The English-language specialization of TU Dortmund's Technomathematics Master, combining pure and applied mathematics (numerics, optimization, scientific computing) with computer-science components and an application subject in a natural or engineering science. Emphasis on modelling and simulation for real-world problems in finance, engineering and logistics, with practice-oriented projects and industrial internships in the Dortmund/Ruhr region. Lectures start in October.

At a glance

Degree
MSc
Language
English
English requirement
TOEFL 550 (paper) / 213 (computer) / 79 (internet); an English-taught Bachelor's degree also serves as proof. No IELTS figure on the official page.
German requirement
not required; learning German is recommended
Credits
120 ECTS
Duration
4 semesters (2 years)
Intake
Winter semester
Tuition
€0 (public university)

Focus areas: Numerics · Optimization · Scientific computing · Application subjects (civil/mechanical engineering, chemistry, EE&IT, CS, physics)

Admission requirements

Prior degree
Bachelor in Mathematics or Technomathematics (TU Dortmund) or comparable
Minimum grade
3.0 overall ('satisfactory', German scale)
Prerequisite credits
  • ≥100 ECTS mathematics
  • ≥20 ECTS from a minor subject (civil/mechanical engineering, chemistry, electrical engineering & IT, computer science or physics)
Also required
Programming skills required from the start; admission conditions of up to 30 additional ECTS may be imposed.

Deadlines & timeline

Deadlines differ by where your degree is from. Dates change every cycle — always confirm on the official page before planning. A dash means no fixed calendar date exists or none is confirmed yet — the Details column explains each case.
Who Intake Deadline Details
Non-EU applicants Winter semester Not confirmed on a single official page; general TU Dortmund Master deadlines are expected to apply. Verify with the Faculty of Mathematics before relying on this. International Office (re-checked 2026-07-04): the standard English-taught non-EU window applies — approx. beginning of January to 15 May (cut-off period). This is a university-wide default, not a programme-specific date, so date is left null.
EU / German-degree applicants Winter semester International Office (re-checked 2026-07-04): winter start only; beginning of January to Friday before the lecture period (cut-off period), via the International Office application. Window language, not year-anchored.

Fees & funding

Tuition
€0 per semester
Semester contribution
€321.48
Semester ticket
included (Deutschland-Semesterticket)

University-wide: €0 tuition; €321.48 semester contribution confirmed for WS 2025/26, including the nationwide Deutschland-Semesterticket. A figure of ~€339.70 is in preparation for WS 2026/27.
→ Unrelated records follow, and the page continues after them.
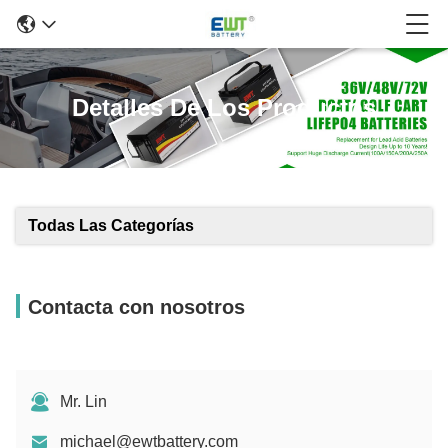
Detalles De Los Productos
Todas Las Categorías
Contacta con nosotros
Mr. Lin
michael@ewtbattery.com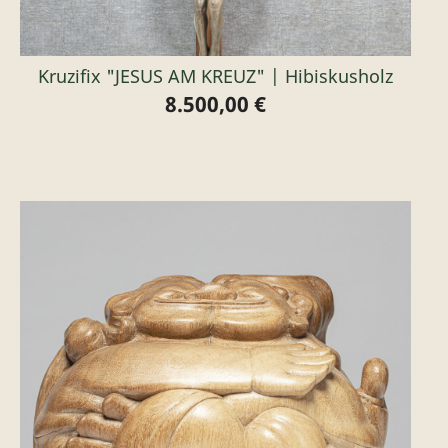
Kruzifix "JESUS AM KREUZ" | Hibiskusholz
8.500,00 €
Preis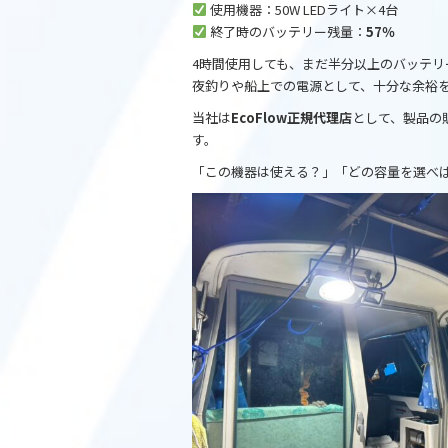
o
使用機器：50W LEDライト×4台
終了時のバッテリー残量：
57％
o
4時間使用しても、まだ半分以上のバッテリ
k
夜釣りや船上での電源として、十分な余裕
当社は
EcoFlow正規代理店
として、製品の
す。
「この機器は使える？」「どの容量を選べ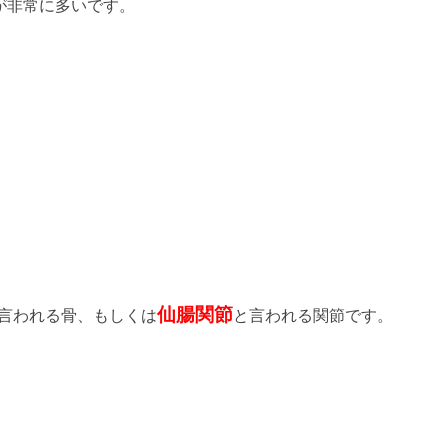
が非常に多いです。
仙腸関節
言われる骨、もしくは
と言われる関節です。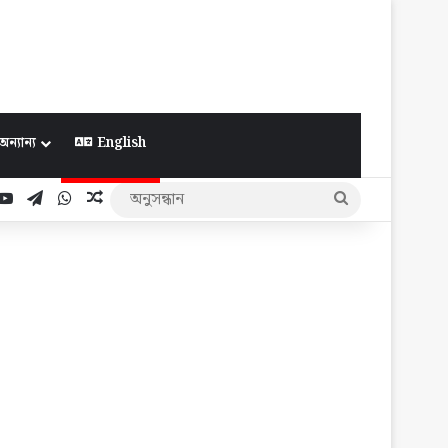
অন্যান্য
English
ook
YouTube
Telegram
WhatsApp
Random Article
অনুসন্ধান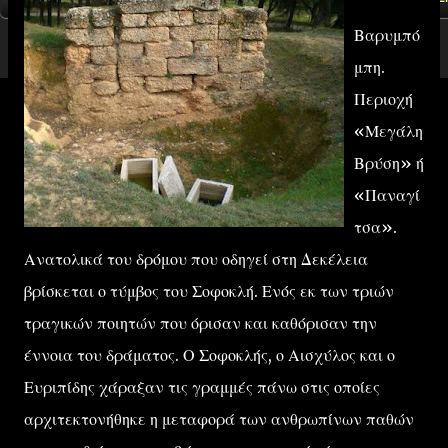
Βαρυμπό
μπη.
Περιοχή
«Μεγάλη
Βρύση» ή
«Παναγί
τσα».
Ανατολικά του δρόμου που οδηγεί στη Δεκέλεια
βρίσκεται ο τύμβος του Σοφοκλή. Ενός εκ των τριών
τραγικών ποιητών που όρισαν και καθόρισαν την
έννοια του δράματος. Ο Σοφοκλής, ο Αισχύλος και ο
Ευριπίδης χάραξαν τις γραμμές πάνω στις οποίες
αρχιτεκτονήθηκε η μεταφορά των ανθρωπίνων παθών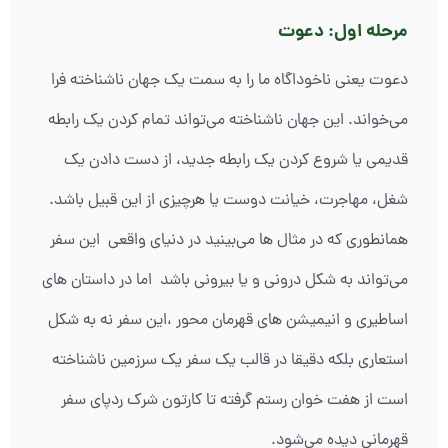
مرحله اول: دعوت
دعوت یعنی ناخوداگاه ما را به سمت یک جهان ناشناخته فرا
می‌خواند. این جهان ناشناخته می‌تواند تمام کردن یک رابطه
قدیمی یا شروع کردن یک رابطه جدید، از دست دادن یک
شغل، مهاجرت، خیانت دوست یا هرچیزی از این قبیل باشد.
همانطوری که در مثال ها می‌بینید در دنیای واقعی این سفر
می‌تواند به شکل درونی و یا بیرونی باشد اما در داستان های
اساطیری و انیمیشن های قهرمان محور ،این سفر نه به شکل
استعاری بلکه دقیقا در قالب یک سفر یک سرزمین ناشناخته
است از هفت خوان رستم گرفته تا کارتون شرک ردپای سفر
قهرمانی دیده می‌شود.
Scholarships are listed per university — see TU Dortmund scholarships.

How to apply

uni-assist
required (see deadline details above for who exactly)
Application portal
www.uni-assist.de
Official page
www.tu-dortmund.de

EU applicants and holders of German degrees usually apply directly via the university's Campusportal instead of uni-assist — the deadline table above says which route applies to you.

What students say

Aggregated from StudyCheck · 2024–2025 — paraphrased in our own words, never quoted.
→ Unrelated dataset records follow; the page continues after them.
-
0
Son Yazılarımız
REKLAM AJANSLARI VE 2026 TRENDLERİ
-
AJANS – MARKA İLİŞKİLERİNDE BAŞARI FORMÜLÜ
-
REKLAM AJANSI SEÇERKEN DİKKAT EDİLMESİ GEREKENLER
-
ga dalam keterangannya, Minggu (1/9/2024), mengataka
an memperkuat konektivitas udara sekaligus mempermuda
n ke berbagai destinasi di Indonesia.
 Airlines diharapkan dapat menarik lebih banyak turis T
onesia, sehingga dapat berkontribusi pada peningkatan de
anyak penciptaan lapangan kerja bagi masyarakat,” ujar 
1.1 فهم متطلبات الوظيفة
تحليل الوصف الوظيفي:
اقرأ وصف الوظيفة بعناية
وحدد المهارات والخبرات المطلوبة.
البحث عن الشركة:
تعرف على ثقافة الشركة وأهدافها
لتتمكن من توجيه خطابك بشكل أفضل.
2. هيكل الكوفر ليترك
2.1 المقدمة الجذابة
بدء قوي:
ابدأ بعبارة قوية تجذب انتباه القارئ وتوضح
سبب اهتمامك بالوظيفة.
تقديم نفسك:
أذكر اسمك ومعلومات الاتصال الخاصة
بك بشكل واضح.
Reviewers describe Technomathematik at TU Dortmund as intellectually demanding but rewarding, with a challenging start that eases once students form study groups. They praise the applied, increasingly in-demand content and highly approachable, competent lecturers and administration, while cautioning that the programme is overwhelmingly mathematics-heavy and difficult to tackle alone.

Liked

  • More applied and varied than pure mathematics
  • Engaging, increasingly sought-after subject matter
  • Lecturers teach well and are readily available for questions
  • Helpful and competent student administration
  • Practical study project is a valued hands-on component

Criticised

  • Steep, difficult entry phase
  • Very mathematics-intensive workload
  • Hard to manage without joining a study group
  • More restricted choice of minor/application subject than standard mathematics
  • Demands strong self-motivation and independent study

Where graduates go

Typical roles
Applied-mathematics roles in finance, engineering and logistics; scientific staff at universities and research institutes (source)

No official placement statistics exist for this programme — these are directions described by the university, not measured rates.